Recientemente ha tenido lugar una controversia generada por la inminente obra vial en el Boulevard Racedo de la ciudad de Paraná. Y es a partir de este caso que nos llamamos a  reflexionar sobre la gestión de las obras públicas y cuál es el rol de la participación ciudadana en la misma.

Las calles de la ciudad cumplen con una función estructurante y conectiva, caracterizada por el movimiento, donde se canalizan la circulación de automóviles y transportes públicos. Éstas son diseñadas de acuerdo a parámetros que tienen que ver con sus funciones, densidades de tránsito, emplazamiento, relieve de los terrenos, velocidades máximas permitidas, drenajes superficiales transversales y longitudinales, etc. Las calles facilitan el asoleamiento, la iluminación y ventilación de lo edificado. Sus calzadas canalizan servicios y sus aceras permiten la circulación de personas, así como también la plantación de árboles y césped para la absorción e infiltración de las aguas de lluvias.

 

Originalmente las calles bulevares eran grandes vías con vocación de estancia, es decir, cumplían una clara función habitualmente asociada con las plazas o parques, reclamando para sí actividades peatonales y recreativas. La amplitud de los bulevares habilitó la incorporación de vegetación y permitió que la naturaleza se asentara definitivamente en los espacios urbanos. Los árboles generaron esa vocación de estancia o lugares de permanencia primigenios, facilitando la creación de puntos de encuentro y sociabilidad. Los árboles evocaban la naturaleza desaparecida en el medio urbano y, desde entonces, se han convertido en un elemento fundamental,  tanto en la conformación del paisaje urbano, como en el logro de los denominados servicios ambientales que nos prestan, separando el tráfico rodado del peatonal y proporcionando entornos de gran calidad ambiental, siendo en la actualidad considerados como corredores de biodiversidad para la fauna urbana. Cabe destacar que el arbolado urbano de alineación (árboles que se alojan en las veredas o aceras) atempera el clima, atenuando las altas temperaturas estivales y logrando reducir el impacto producido por los distintos contaminantes urbanos (gases nocivos, polvillo etc.);  por lo tanto disminuye ruidos, vientos y olores,  jerarquizando el paisaje urbano. Todas estas características son las que diferencian la tipología de “boulevard” de la de una simple avenida.

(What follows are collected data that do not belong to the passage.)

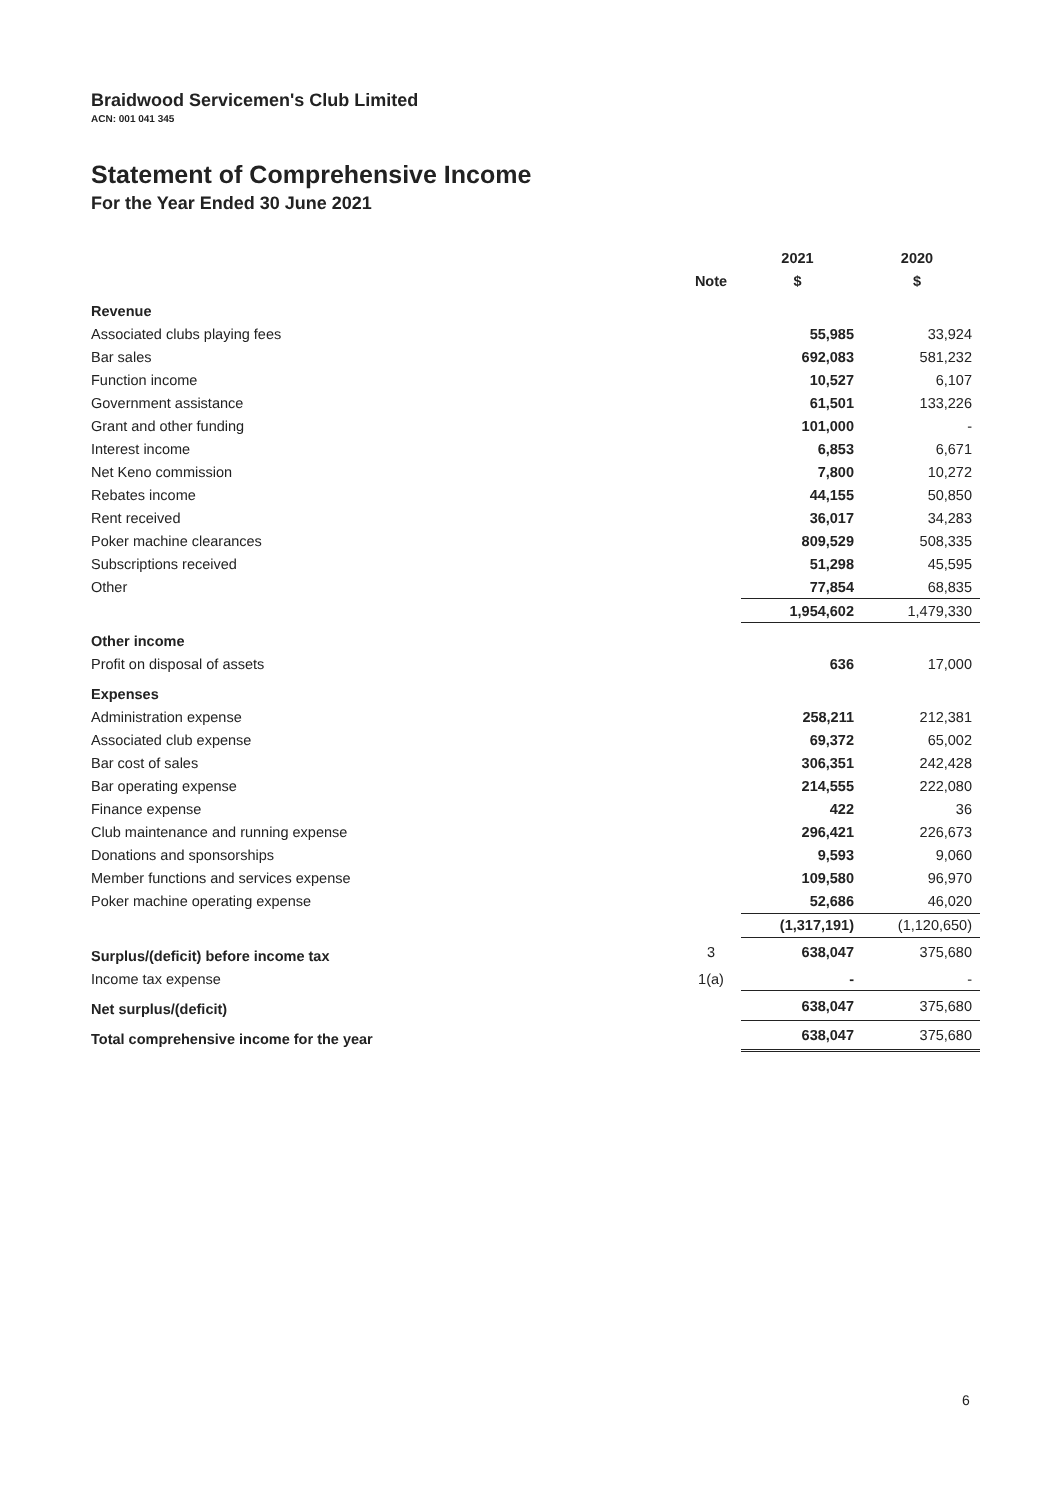Braidwood Servicemen's Club Limited
ACN: 001 041 345
Statement of Comprehensive Income
For the Year Ended 30 June 2021
| | | 2021 | 2020 |
| --- | --- | --- | --- |
| | Note | $ | $ |
| Revenue | | | |
| Associated clubs playing fees | | 55,985 | 33,924 |
| Bar sales | | 692,083 | 581,232 |
| Function income | | 10,527 | 6,107 |
| Government assistance | | 61,501 | 133,226 |
| Grant and other funding | | 101,000 | - |
| Interest income | | 6,853 | 6,671 |
| Net Keno commission | | 7,800 | 10,272 |
| Rebates income | | 44,155 | 50,850 |
| Rent received | | 36,017 | 34,283 |
| Poker machine clearances | | 809,529 | 508,335 |
| Subscriptions received | | 51,298 | 45,595 |
| Other | | 77,854 | 68,835 |
| | | 1,954,602 | 1,479,330 |
| Other income | | | |
| Profit on disposal of assets | | 636 | 17,000 |
| Expenses | | | |
| Administration expense | | 258,211 | 212,381 |
| Associated club expense | | 69,372 | 65,002 |
| Bar cost of sales | | 306,351 | 242,428 |
| Bar operating expense | | 214,555 | 222,080 |
| Finance expense | | 422 | 36 |
| Club maintenance and running expense | | 296,421 | 226,673 |
| Donations and sponsorships | | 9,593 | 9,060 |
| Member functions and services expense | | 109,580 | 96,970 |
| Poker machine operating expense | | 52,686 | 46,020 |
| | | (1,317,191) | (1,120,650) |
| Surplus/(deficit) before income tax | 3 | 638,047 | 375,680 |
| Income tax expense | 1(a) | - | - |
| Net surplus/(deficit) | | 638,047 | 375,680 |
| Total comprehensive income for the year | | 638,047 | 375,680 |
6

Además de cumplir con todas las características de su tipología, boulevard Racedo se constituyó cómo un límite urbano que demarcaba el fin de un área, la cual limitaba con los terrenos del ferrocarril. Éste último se extendía desde Avenida Ramírez (antes Boulevard) hasta la Estación “General Urquiza”. Por su tipología,  uno de sus tramos  está conformado por dos carriles de automóvil, un generoso cantero central con pérgolas y palmeras, y a cada lado amplias veredas forestadas.

En la actualidad conserva su fisonomía original en el tramo que va desde Avenida de las Américas a calle Belgrano, mientras que desde calle Alsina hasta Avenida Ramírez está caracterizado por las anchas veredas con arbolado público y una calzada de doble vía (hasta Feliciano, luego se unifica en una sola vía).

Racedo es una importante vía que conecta dos áreas urbanas de alto valor patrimonial. Por un lado el ex hipódromo (o lo que queda de él como posible infraestructura verde) y la antes mencionada estación de ferrocarril. Sin embargo, boulevard Racedo, por el ancho de sus veredas también es un corredor verde que se configura en “pulmón” para esa parte de la ciudad, ya que las calles que la intersectan y atraviesan son de veredas angostas y escaso arbolado (Feliciano, Rocamora, Alsina). Las especies arbóreas que alberga son variadas y generan un microclima de sombra y temperatura particularmente agradables para los transeúntes.

El proyecto en particular para el tramo de calle Racedo entre Ramírez y Alsina se conoció cuando se publicaron en redes sociales algunas imágenes de cómo quedaría finalmente el corredor ante el llamado a licitación, pero esto se realizó sin darse a conocer las evaluaciones de impacto socioambiental, análisis, consultas, y resultados positivos que ese proyecto traería a la ciudadanía, tampoco se dio a conocer en el marco de qué programa, fue concebido. Lo que se puede advertir a simple vista es que la obra plantea cortar de raíz los árboles existentes a lo largo de calle Racedo en el tramo antes descrito (en su primera etapa) y los del tramo de Maciá (en la posterior segunda etapa). En el contexto actual de falta de espacios públicos, de necesidad imperativa de espacios verdes, de escasa cercanía de este tipo de espacios a muchos de los barrios de la ciudad, y donde se tiende a priorizar la movilidad de todos aquellos usuarios de la vía pública que no se movilizan en un vehículo con motor (movilidad blanda), no podemos dejar de preguntarnos qué beneficios compensan esa pérdida.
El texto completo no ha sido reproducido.